_WORK REQUEST_
Wherever "подписчиков" turns up in the entries, copy out the line that holds it.

_STUDY MATERIAL_
···
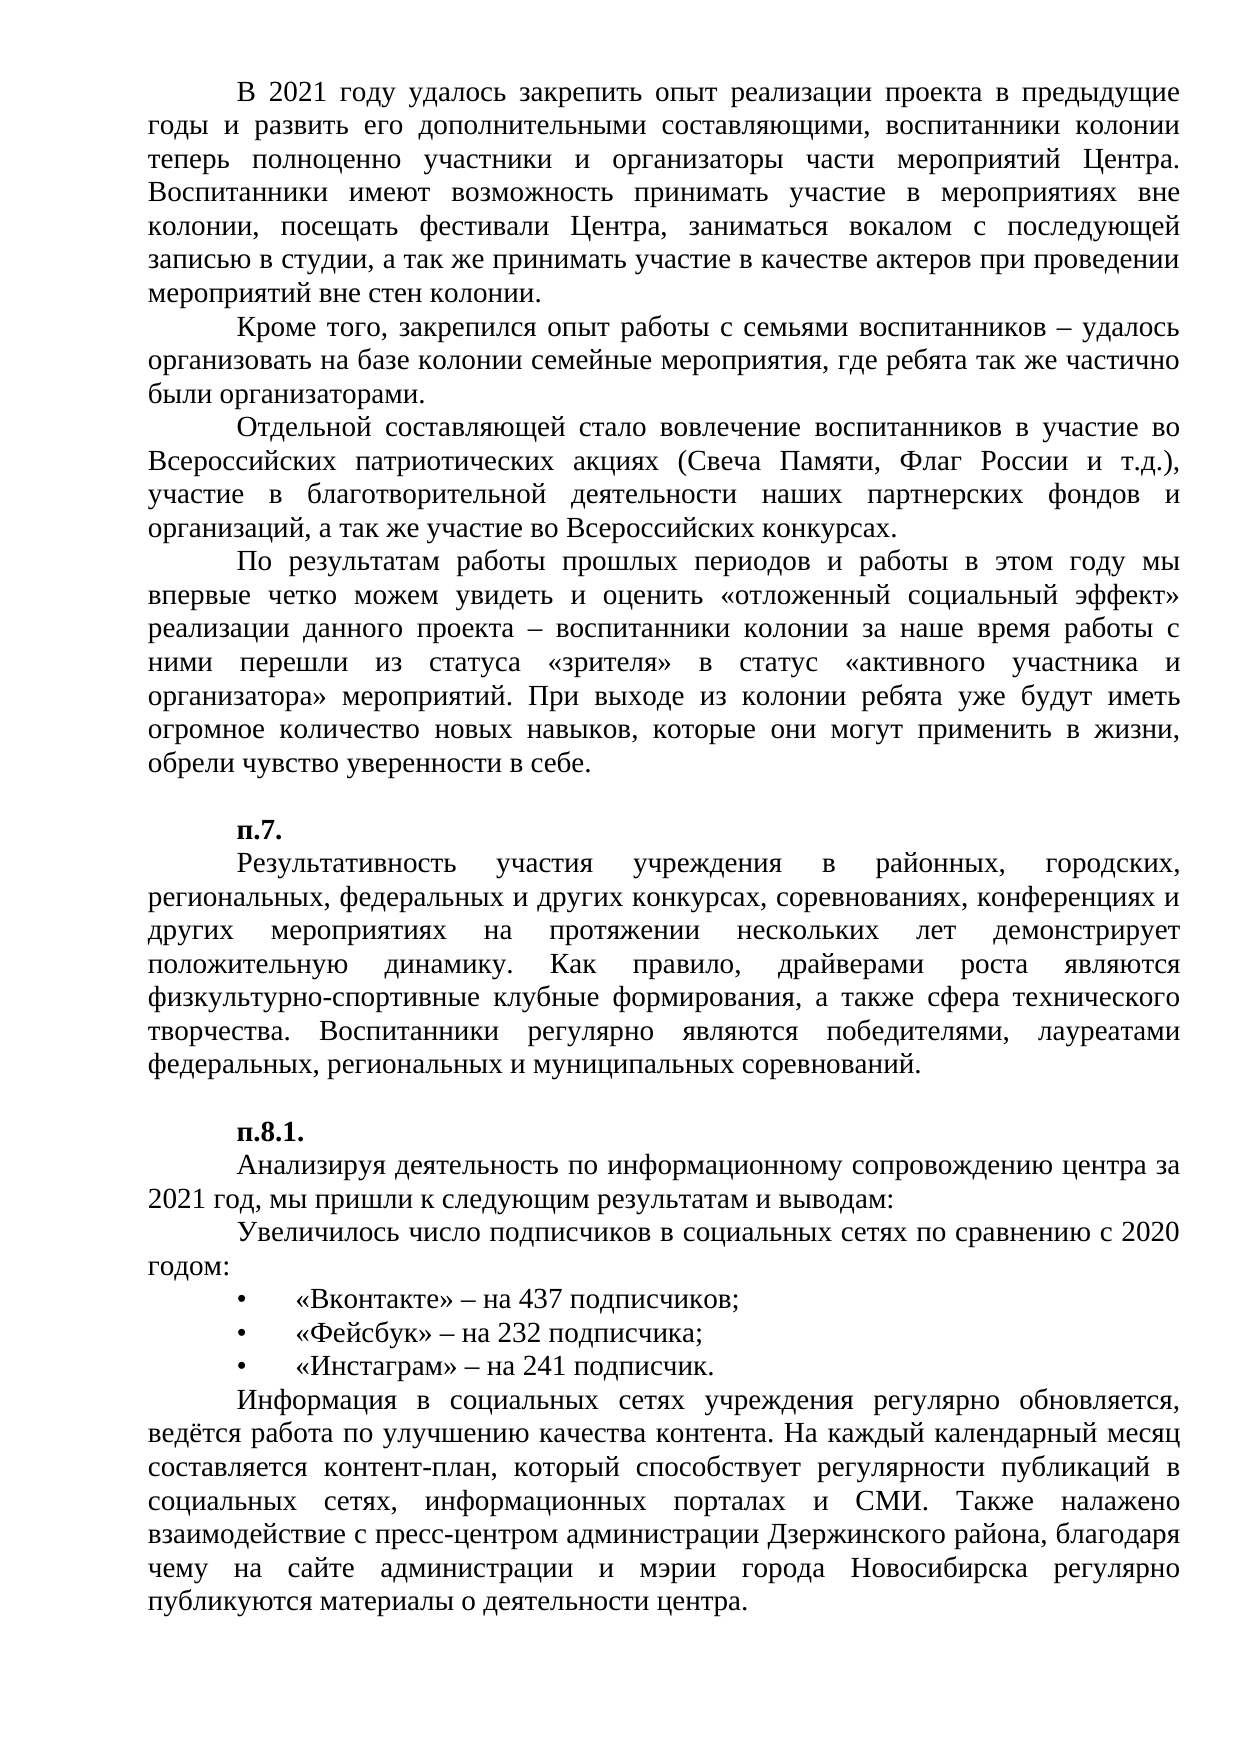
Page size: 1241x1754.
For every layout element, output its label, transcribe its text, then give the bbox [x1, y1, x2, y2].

text В 2021 году удалось закрепить опыт реализации проекта в предыдущие годы и развить его дополнительными составляющими, воспитанники колонии теперь полноценно участники и организаторы части мероприятий Центра. Воспитанники имеют возможность принимать участие в мероприятиях вне колонии, посещать фестивали Центра, заниматься вокалом с последующей записью в студии, а так же принимать участие в качестве актеров при проведении мероприятий вне стен колонии. [148, 74, 1181, 309]
text • «Фейсбук» – на 232 подписчика; [148, 1315, 1181, 1348]
text Анализируя деятельность по информационному сопровождению центра за 2021 год, мы пришли к следующим результатам и выводам: [148, 1147, 1181, 1214]
text п.8.1. [148, 1114, 1181, 1147]
text Кроме того, закрепился опыт работы с семьями воспитанников – удалось организовать на базе колонии семейные мероприятия, где ребята так же частично были организаторами. [148, 309, 1181, 409]
text Отдельной составляющей стало вовлечение воспитанников в участие во Всероссийских патриотических акциях (Свеча Памяти, Флаг России и т.д.), участие в благотворительной деятельности наших партнерских фондов и организаций, а так же участие во Всероссийских конкурсах. [148, 409, 1181, 543]
text • «Вконтакте» – на 437 подписчиков; [148, 1281, 1181, 1315]
text п.7. [148, 812, 1181, 845]
text • «Инстаграм» – на 241 подписчик. [148, 1348, 1181, 1382]
text Информация в социальных сетях учреждения регулярно обновляется, ведётся работа по улучшению качества контента. На каждый календарный месяц составляется контент-план, который способствует регулярности публикаций в социальных сетях, информационных порталах и СМИ. Также налажено взаимодействие с пресс-центром администрации Дзержинского района, благодаря чему на сайте администрации и мэрии города Новосибирска регулярно публикуются материалы о деятельности центра. [148, 1382, 1181, 1617]
text Увеличилось число подписчиков в социальных сетях по сравнению с 2020 годом: [148, 1214, 1181, 1281]
text Результативность участия учреждения в районных, городских, региональных, федеральных и других конкурсах, соревнованиях, конференциях и других мероприятиях на протяжении нескольких лет демонстрирует положительную динамику. Как правило, драйверами роста являются физкультурно-спортивные клубные формирования, а также сфера технического творчества. Воспитанники регулярно являются победителями, лауреатами федеральных, региональных и муниципальных соревнований. [148, 845, 1181, 1080]
text По результатам работы прошлых периодов и работы в этом году мы впервые четко можем увидеть и оценить «отложенный социальный эффект» реализации данного проекта – воспитанники колонии за наше время работы с ними перешли из статуса «зрителя» в статус «активного участника и организатора» мероприятий. При выходе из колонии ребята уже будут иметь огромное количество новых навыков, которые они могут применить в жизни, обрели чувство уверенности в себе. [148, 543, 1181, 778]
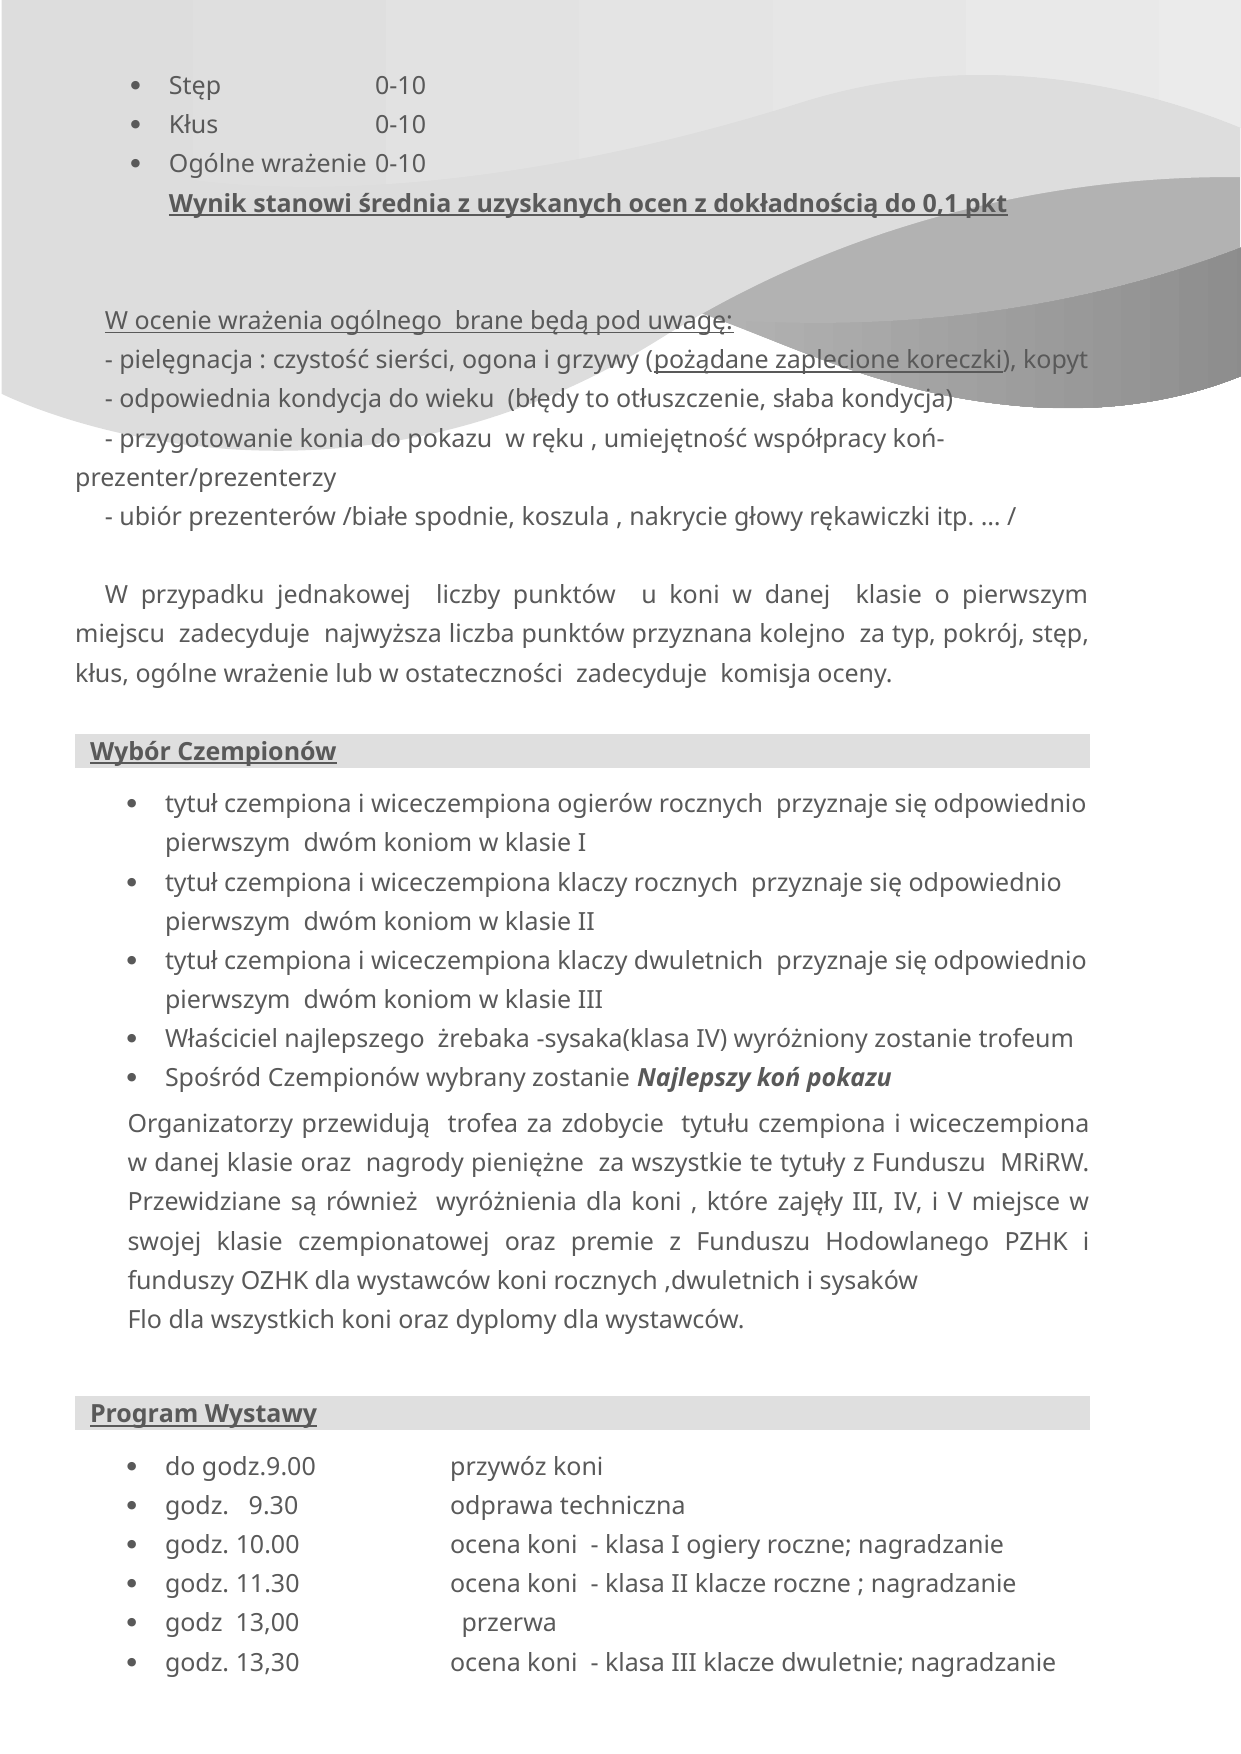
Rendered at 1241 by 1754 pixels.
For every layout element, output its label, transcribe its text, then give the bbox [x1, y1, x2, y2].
···
_TASK OUTPUT_
text • «Вконтакте» – на 437 подписчиков; [148, 1281, 1181, 1315]
text Увеличилось число подписчиков в социальных сетях по сравнению с 2020 годом: [148, 1214, 1181, 1281]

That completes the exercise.